» Task instructions
Once the line containing "فروش یاتاقان" is found in the entries below, reproduce it and every line after it, stopping at and including the line containing "для меня сюрпризом. Разве могут"; reproduce nothing else, and keep each line exact.

» Data under study
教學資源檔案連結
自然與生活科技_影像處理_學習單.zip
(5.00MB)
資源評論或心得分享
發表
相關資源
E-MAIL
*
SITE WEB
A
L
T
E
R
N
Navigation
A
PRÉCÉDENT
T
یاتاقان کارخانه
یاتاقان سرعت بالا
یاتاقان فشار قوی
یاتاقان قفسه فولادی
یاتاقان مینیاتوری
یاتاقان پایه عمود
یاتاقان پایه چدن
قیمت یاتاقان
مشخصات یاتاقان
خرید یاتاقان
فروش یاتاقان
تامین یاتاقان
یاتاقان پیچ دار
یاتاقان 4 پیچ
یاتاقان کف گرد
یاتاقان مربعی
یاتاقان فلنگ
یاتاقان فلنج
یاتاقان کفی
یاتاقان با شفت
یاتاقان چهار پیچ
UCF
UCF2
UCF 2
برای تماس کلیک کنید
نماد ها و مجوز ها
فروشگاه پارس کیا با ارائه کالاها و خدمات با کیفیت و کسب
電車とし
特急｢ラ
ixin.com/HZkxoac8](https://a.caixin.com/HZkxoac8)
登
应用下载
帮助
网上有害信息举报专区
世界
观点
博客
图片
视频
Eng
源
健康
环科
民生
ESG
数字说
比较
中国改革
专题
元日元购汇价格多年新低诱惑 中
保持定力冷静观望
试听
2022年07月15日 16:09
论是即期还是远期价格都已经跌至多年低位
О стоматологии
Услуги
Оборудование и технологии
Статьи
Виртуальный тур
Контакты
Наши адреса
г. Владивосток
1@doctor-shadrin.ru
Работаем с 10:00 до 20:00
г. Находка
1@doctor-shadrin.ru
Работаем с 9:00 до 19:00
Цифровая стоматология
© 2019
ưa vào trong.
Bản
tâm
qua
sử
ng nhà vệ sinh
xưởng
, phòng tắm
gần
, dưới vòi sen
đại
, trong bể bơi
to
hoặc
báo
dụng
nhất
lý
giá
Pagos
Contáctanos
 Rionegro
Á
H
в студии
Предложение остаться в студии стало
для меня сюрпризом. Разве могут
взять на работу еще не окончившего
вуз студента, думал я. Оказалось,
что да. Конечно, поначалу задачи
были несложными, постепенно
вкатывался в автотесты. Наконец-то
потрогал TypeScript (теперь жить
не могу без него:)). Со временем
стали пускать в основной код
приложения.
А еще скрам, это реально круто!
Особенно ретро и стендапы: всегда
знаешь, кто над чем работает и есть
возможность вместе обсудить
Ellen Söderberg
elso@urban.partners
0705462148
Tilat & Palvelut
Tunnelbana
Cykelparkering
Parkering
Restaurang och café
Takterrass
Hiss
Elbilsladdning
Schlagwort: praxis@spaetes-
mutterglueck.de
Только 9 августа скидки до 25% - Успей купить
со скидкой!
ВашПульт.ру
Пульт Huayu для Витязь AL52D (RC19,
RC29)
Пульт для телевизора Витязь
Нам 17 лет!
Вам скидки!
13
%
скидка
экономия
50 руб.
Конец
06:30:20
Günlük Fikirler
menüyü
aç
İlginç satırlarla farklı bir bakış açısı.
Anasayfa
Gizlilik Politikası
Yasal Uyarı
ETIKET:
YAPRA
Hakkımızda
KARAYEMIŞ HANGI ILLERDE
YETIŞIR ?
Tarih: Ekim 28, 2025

» Solution for this task
فروش یاتاقان
تامین یاتاقان
یاتاقان پیچ دار
یاتاقان 4 پیچ
یاتاقان کف گرد
یاتاقان مربعی
یاتاقان فلنگ
یاتاقان فلنج
یاتاقان کفی
یاتاقان با شفت
یاتاقان چهار پیچ
UCF
UCF2
UCF 2
برای تماس کلیک کنید
نماد ها و مجوز ها
فروشگاه پارس کیا با ارائه کالاها و خدمات با کیفیت و کسب
電車とし
特急｢ラ
ixin.com/HZkxoac8](https://a.caixin.com/HZkxoac8)
登
应用下载
帮助
网上有害信息举报专区
世界
观点
博客
图片
视频
Eng
源
健康
环科
民生
ESG
数字说
比较
中国改革
专题
元日元购汇价格多年新低诱惑 中
保持定力冷静观望
试听
2022年07月15日 16:09
论是即期还是远期价格都已经跌至多年低位
О стоматологии
Услуги
Оборудование и технологии
Статьи
Виртуальный тур
Контакты
Наши адреса
г. Владивосток
1@doctor-shadrin.ru
Работаем с 10:00 до 20:00
г. Находка
1@doctor-shadrin.ru
Работаем с 9:00 до 19:00
Цифровая стоматология
© 2019
ưa vào trong.
Bản
tâm
qua
sử
ng nhà vệ sinh
xưởng
, phòng tắm
gần
, dưới vòi sen
đại
, trong bể bơi
to
hoặc
báo
dụng
nhất
lý
giá
Pagos
Contáctanos
 Rionegro
Á
H
в студии
Предложение остаться в студии стало
для меня сюрпризом. Разве могут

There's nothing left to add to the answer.